I NUOVI MOSTRI, Mario Monicelli - Dino Risi - Ettore Scola (1977) 

In questo memorabile film a episodi diretto dal tridente delle meraviglie della commedia all'italiana, Sordi ne interpreta due: in First Aid (Pronto soccorso), è un nobile che abbandona un pedone investito perché non riesce a farlo ricoverare; ne L'elogio funebre è un comico che rallegra il funerale di un collega appena deceduto. Non esiste, in tutta la filmografia di Sordi, un personaggio più estremo e guittesco di Giovan Maria Catalan Belmonte (Sottotenente di Cavalleria Pinerolo), protagonista del primo dei due, nei cui contorni viscidi e slabbrati l'attore furoreggia, concedendo una delle sue prove più sregolate e macchiettistiche: il birignao mimico e linguistico, che trova in questa scena il suo massimo e più lussurioso sfogo, è stordente. Le esequie poste a compimento dell'operazione collettiva, tuttavia, non sono affatto da meno: raramente l'espressione "sto c****" è stata un fulmen in clausola più efficace, senza contare il lavoro quasi metafisico su pernacchie e motteggi che lo accompagna. Un Sordi totalmente mostrificato, e dunque imperdibile. 



IL MARCHESE DEL GRILLO, Mario Monicelli (1981)

Il marchese del Grillo è un omaggio di Monicelli ad Alberto Sordi, uno dei suoi attori feticcio.

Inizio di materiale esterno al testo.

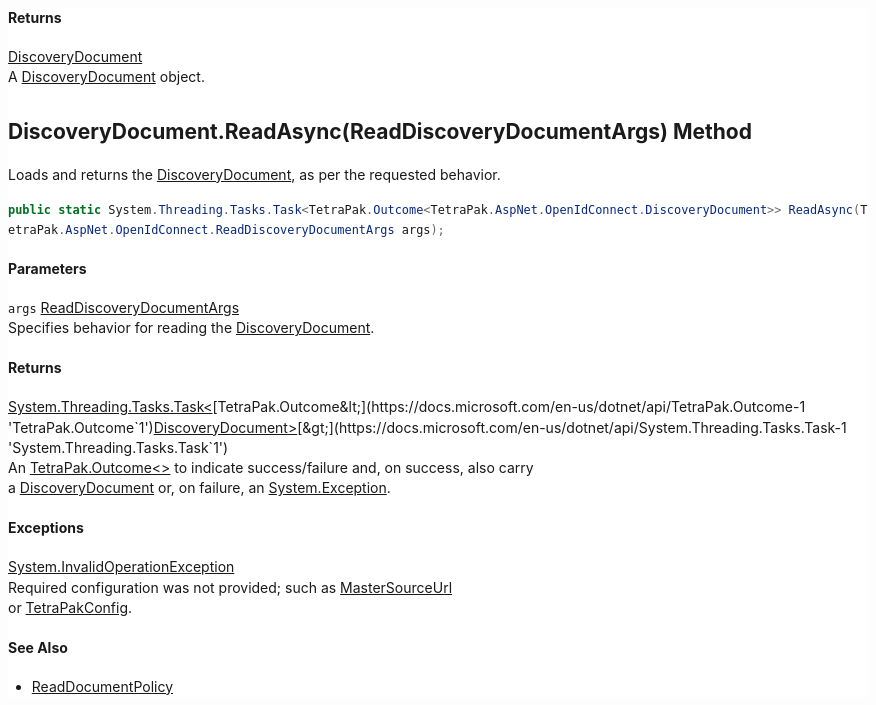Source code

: #### Returns
[DiscoveryDocument](TetraPak_AspNet_OpenIdConnect_DiscoveryDocument.md 'TetraPak.AspNet.OpenIdConnect.DiscoveryDocument')  
A [DiscoveryDocument](TetraPak_AspNet_OpenIdConnect_DiscoveryDocument.md 'TetraPak.AspNet.OpenIdConnect.DiscoveryDocument') object.  
  
<a name='TetraPak_AspNet_OpenIdConnect_DiscoveryDocument_ReadAsync(TetraPak_AspNet_OpenIdConnect_ReadDiscoveryDocumentArgs)'></a>
## DiscoveryDocument.ReadAsync(ReadDiscoveryDocumentArgs) Method
Loads and returns the [DiscoveryDocument](TetraPak_AspNet_OpenIdConnect_DiscoveryDocument.md 'TetraPak.AspNet.OpenIdConnect.DiscoveryDocument'), as per the requested behavior.   
```csharp
public static System.Threading.Tasks.Task<TetraPak.Outcome<TetraPak.AspNet.OpenIdConnect.DiscoveryDocument>> ReadAsync(TetraPak.AspNet.OpenIdConnect.ReadDiscoveryDocumentArgs args);
```
#### Parameters
<a name='TetraPak_AspNet_OpenIdConnect_DiscoveryDocument_ReadAsync(TetraPak_AspNet_OpenIdConnect_ReadDiscoveryDocumentArgs)_args'></a>
`args` [ReadDiscoveryDocumentArgs](TetraPak_AspNet_OpenIdConnect_ReadDiscoveryDocumentArgs.md 'TetraPak.AspNet.OpenIdConnect.ReadDiscoveryDocumentArgs')  
Specifies behavior for reading the [DiscoveryDocument](TetraPak_AspNet_OpenIdConnect_DiscoveryDocument.md 'TetraPak.AspNet.OpenIdConnect.DiscoveryDocument').  
  
#### Returns
[System.Threading.Tasks.Task&lt;](https://docs.microsoft.com/en-us/dotnet/api/System.Threading.Tasks.Task-1 'System.Threading.Tasks.Task`1')[TetraPak.Outcome&lt;](https://docs.microsoft.com/en-us/dotnet/api/TetraPak.Outcome-1 'TetraPak.Outcome`1')[DiscoveryDocument](TetraPak_AspNet_OpenIdConnect_DiscoveryDocument.md 'TetraPak.AspNet.OpenIdConnect.DiscoveryDocument')[&gt;](https://docs.microsoft.com/en-us/dotnet/api/TetraPak.Outcome-1 'TetraPak.Outcome`1')[&gt;](https://docs.microsoft.com/en-us/dotnet/api/System.Threading.Tasks.Task-1 'System.Threading.Tasks.Task`1')  
An [TetraPak.Outcome&lt;&gt;](https://docs.microsoft.com/en-us/dotnet/api/TetraPak.Outcome-1 'TetraPak.Outcome`1') to indicate success/failure and, on success, also carry  
a [DiscoveryDocument](TetraPak_AspNet_OpenIdConnect_DiscoveryDocument.md 'TetraPak.AspNet.OpenIdConnect.DiscoveryDocument') or, on failure, an [System.Exception](https://docs.microsoft.com/en-us/dotnet/api/System.Exception 'System.Exception').  
#### Exceptions
[System.InvalidOperationException](https://docs.microsoft.com/en-us/dotnet/api/System.InvalidOperationException 'System.InvalidOperationException')  
Required configuration was not provided; such as [MasterSourceUrl](TetraPak_AspNet_OpenIdConnect_ReadDiscoveryDocumentArgs.md#TetraPak_AspNet_OpenIdConnect_ReadDiscoveryDocumentArgs_MasterSourceUrl 'TetraPak.AspNet.OpenIdConnect.ReadDiscoveryDocumentArgs.MasterSourceUrl')  
or [TetraPakConfig](TetraPak_AspNet_OpenIdConnect_ReadDiscoveryDocumentArgs.md#TetraPak_AspNet_OpenIdConnect_ReadDiscoveryDocumentArgs_TetraPakConfig 'TetraPak.AspNet.OpenIdConnect.ReadDiscoveryDocumentArgs.TetraPakConfig').  
#### See Also
- [ReadDocumentPolicy](TetraPak_AspNet_OpenIdConnect_ReadDocumentPolicy.md 'TetraPak.AspNet.OpenIdConnect.ReadDocumentPolicy')
  
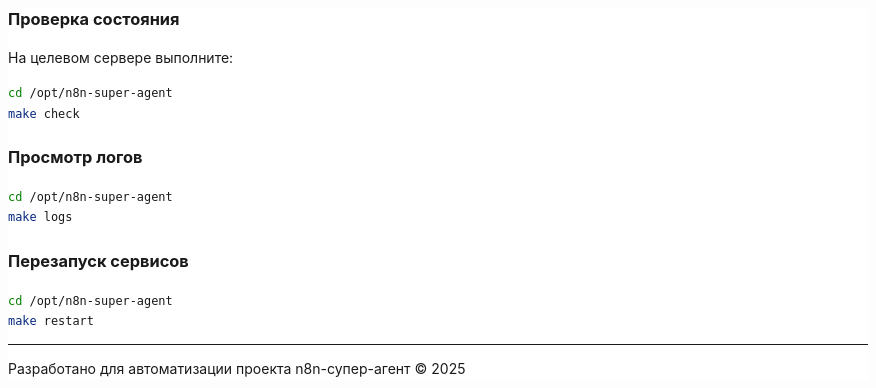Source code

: ### Проверка состояния

На целевом сервере выполните:

```bash
cd /opt/n8n-super-agent
make check
```

### Просмотр логов

```bash
cd /opt/n8n-super-agent
make logs
```

### Перезапуск сервисов

```bash
cd /opt/n8n-super-agent
make restart
```

---

Разработано для автоматизации проекта n8n-супер-агент © 2025
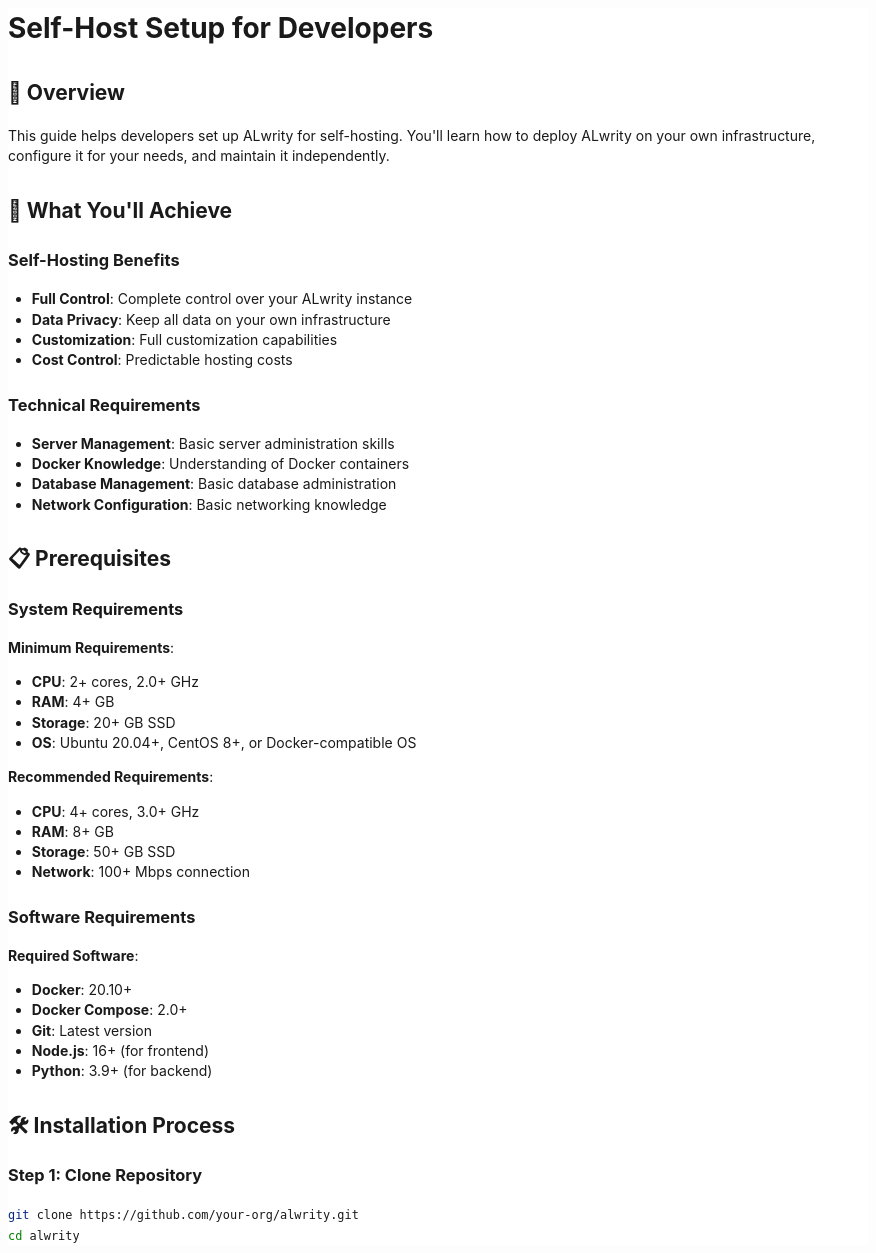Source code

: # Self-Host Setup for Developers

## 🎯 Overview

This guide helps developers set up ALwrity for self-hosting. You'll learn how to deploy ALwrity on your own infrastructure, configure it for your needs, and maintain it independently.

## 🚀 What You'll Achieve

### Self-Hosting Benefits
- **Full Control**: Complete control over your ALwrity instance
- **Data Privacy**: Keep all data on your own infrastructure
- **Customization**: Full customization capabilities
- **Cost Control**: Predictable hosting costs

### Technical Requirements
- **Server Management**: Basic server administration skills
- **Docker Knowledge**: Understanding of Docker containers
- **Database Management**: Basic database administration
- **Network Configuration**: Basic networking knowledge

## 📋 Prerequisites

### System Requirements
**Minimum Requirements**:
- **CPU**: 2+ cores, 2.0+ GHz
- **RAM**: 4+ GB
- **Storage**: 20+ GB SSD
- **OS**: Ubuntu 20.04+, CentOS 8+, or Docker-compatible OS

**Recommended Requirements**:
- **CPU**: 4+ cores, 3.0+ GHz
- **RAM**: 8+ GB
- **Storage**: 50+ GB SSD
- **Network**: 100+ Mbps connection

### Software Requirements
**Required Software**:
- **Docker**: 20.10+
- **Docker Compose**: 2.0+
- **Git**: Latest version
- **Node.js**: 16+ (for frontend)
- **Python**: 3.9+ (for backend)

## 🛠️ Installation Process

### Step 1: Clone Repository
```bash
git clone https://github.com/your-org/alwrity.git
cd alwrity
```
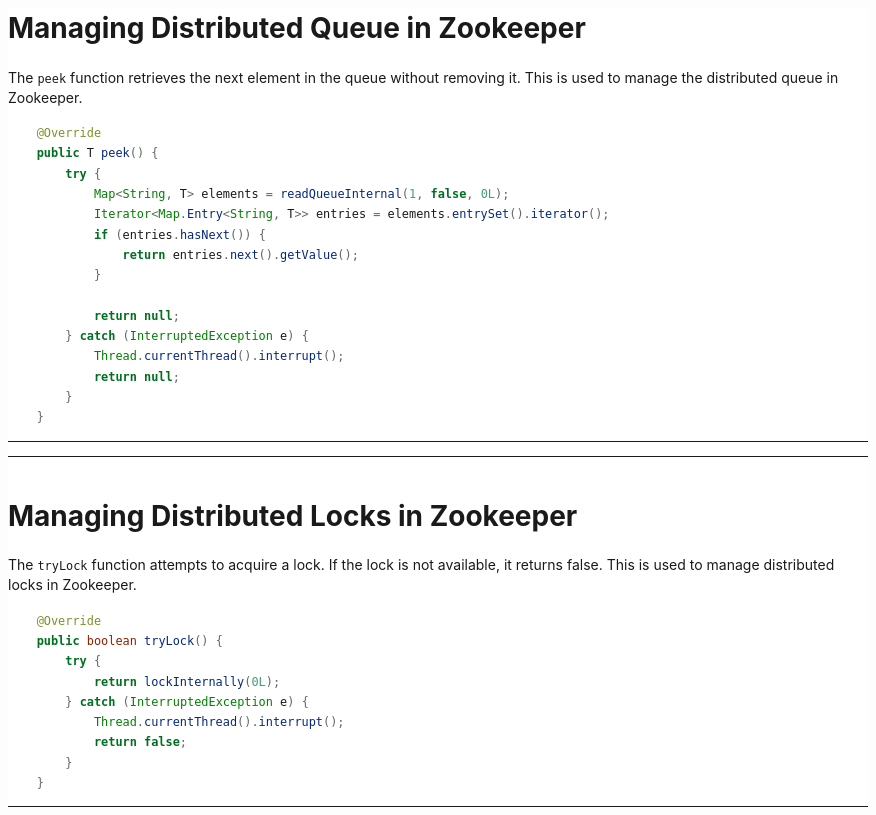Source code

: 
# Managing Distributed Queue in Zookeeper

The `peek` function retrieves the next element in the queue without removing it. This is used to manage the distributed queue in Zookeeper.

```java
    @Override
    public T peek() {
        try {
            Map<String, T> elements = readQueueInternal(1, false, 0L);
            Iterator<Map.Entry<String, T>> entries = elements.entrySet().iterator();
            if (entries.hasNext()) {
                return entries.next().getValue();
            }
            
            return null;
        } catch (InterruptedException e) {
            Thread.currentThread().interrupt();
            return null;
        }
    }
```

---

</SwmSnippet>

<SwmSnippet path="/core/broadleaf-framework/src/main/java/org/broadleafcommerce/core/util/lock/ReentrantDistributedZookeeperLock.java" line="344">

---

# Managing Distributed Locks in Zookeeper

The `tryLock` function attempts to acquire a lock. If the lock is not available, it returns false. This is used to manage distributed locks in Zookeeper.

```java
    @Override
    public boolean tryLock() {
        try {
            return lockInternally(0L);
        } catch (InterruptedException e) {
            Thread.currentThread().interrupt();
            return false;
        }
    }
```

---

</SwmSnippet>
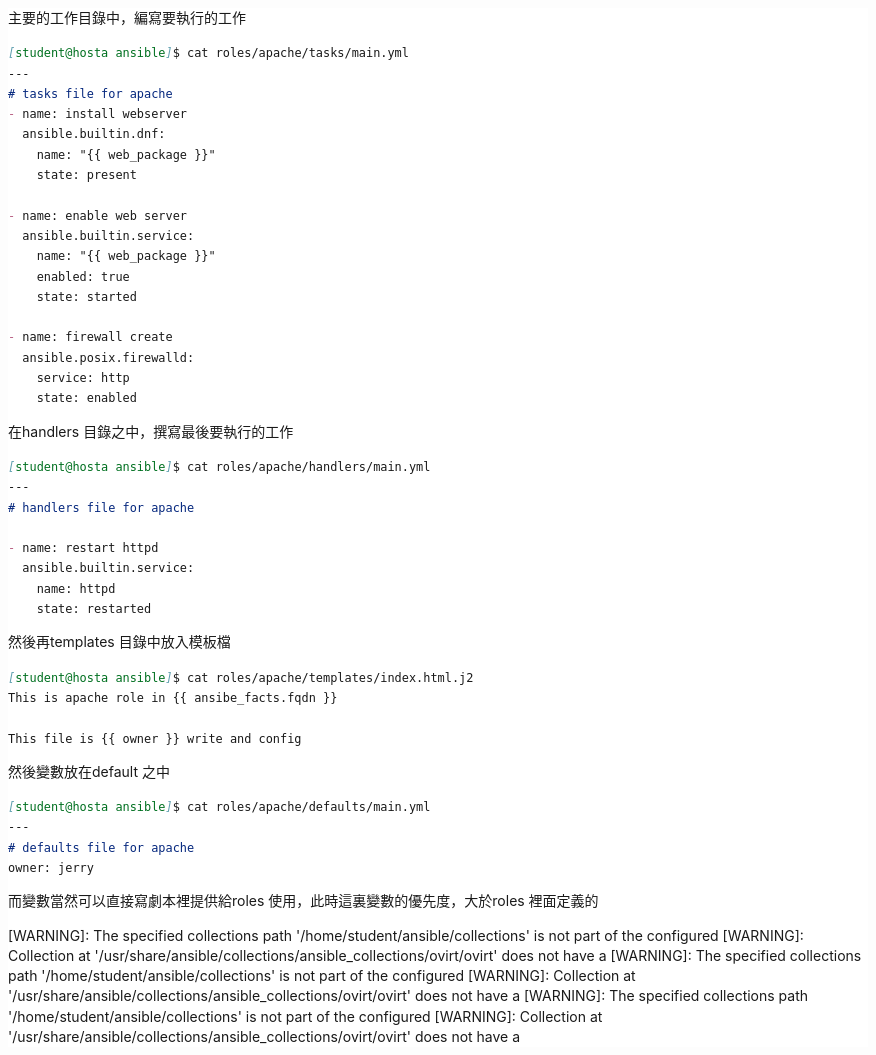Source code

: 主要的工作目錄中，編寫要執行的工作

```markdown
[student@hosta ansible]$ cat roles/apache/tasks/main.yml 
---
# tasks file for apache
- name: install webserver
  ansible.builtin.dnf:
    name: "{{ web_package }}"
    state: present

- name: enable web server
  ansible.builtin.service:
    name: "{{ web_package }}"
    enabled: true
    state: started

- name: firewall create
  ansible.posix.firewalld:
    service: http
    state: enabled
```

在handlers 目錄之中，撰寫最後要執行的工作

```markdown
[student@hosta ansible]$ cat roles/apache/handlers/main.yml 
---
# handlers file for apache

- name: restart httpd
  ansible.builtin.service:
    name: httpd
    state: restarted
```

然後再templates 目錄中放入模板檔

```markdown
[student@hosta ansible]$ cat roles/apache/templates/index.html.j2
This is apache role in {{ ansibe_facts.fqdn }}

This file is {{ owner }} write and config

```

然後變數放在default 之中

```markdown
[student@hosta ansible]$ cat roles/apache/defaults/main.yml 
---
# defaults file for apache
owner: jerry
```

而變數當然可以直接寫劇本裡提供給roles 使用，此時這裏變數的優先度，大於roles 裡面定義的


[WARNING]: The specified collections path '/home/student/ansible/collections' is not part of the configured
[WARNING]: Collection at '/usr/share/ansible/collections/ansible_collections/ovirt/ovirt' does not have a
[WARNING]: The specified collections path '/home/student/ansible/collections' is not part of the configured
[WARNING]: Collection at '/usr/share/ansible/collections/ansible_collections/ovirt/ovirt' does not have a
[WARNING]: The specified collections path '/home/student/ansible/collections' is not part of the configured
[WARNING]: Collection at '/usr/share/ansible/collections/ansible_collections/ovirt/ovirt' does not have a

Film costruito sulle corde dell'ormai maturo interprete romano, il film è una commedia in costume ispirata ad alcuni racconti popolari capitolini, e all'omonimo libro di Luca Desiato, incentrati sul defunto nobile bontempone. Sempre in bilico tra crudeltà e goliardia, il protagonista ci guida alla scoperta di una serie di personaggi tipicamente monicelliani, antieroi alla ricerca di una condizione migliore. Un divertissement che è perfetto esempio di teatro popolare riprodotto sullo schermo, sebbene a tratti un po' prolisso e di una cupezza leggermente manierista. Molte sequenze restano impresse: il negozio murato o le monete arroventate lanciate ai mendicanti, così come alcune battute («io so' io... e voi non siete un cazzo!»), frutto di una sceneggiatura puntuale e consapevole. Questo marchese arci-italiano è anche l'ultima vera grande interpretazione di Sordi, e sotto molti punti di vista è anche giusto (e inevitabile) che sia così.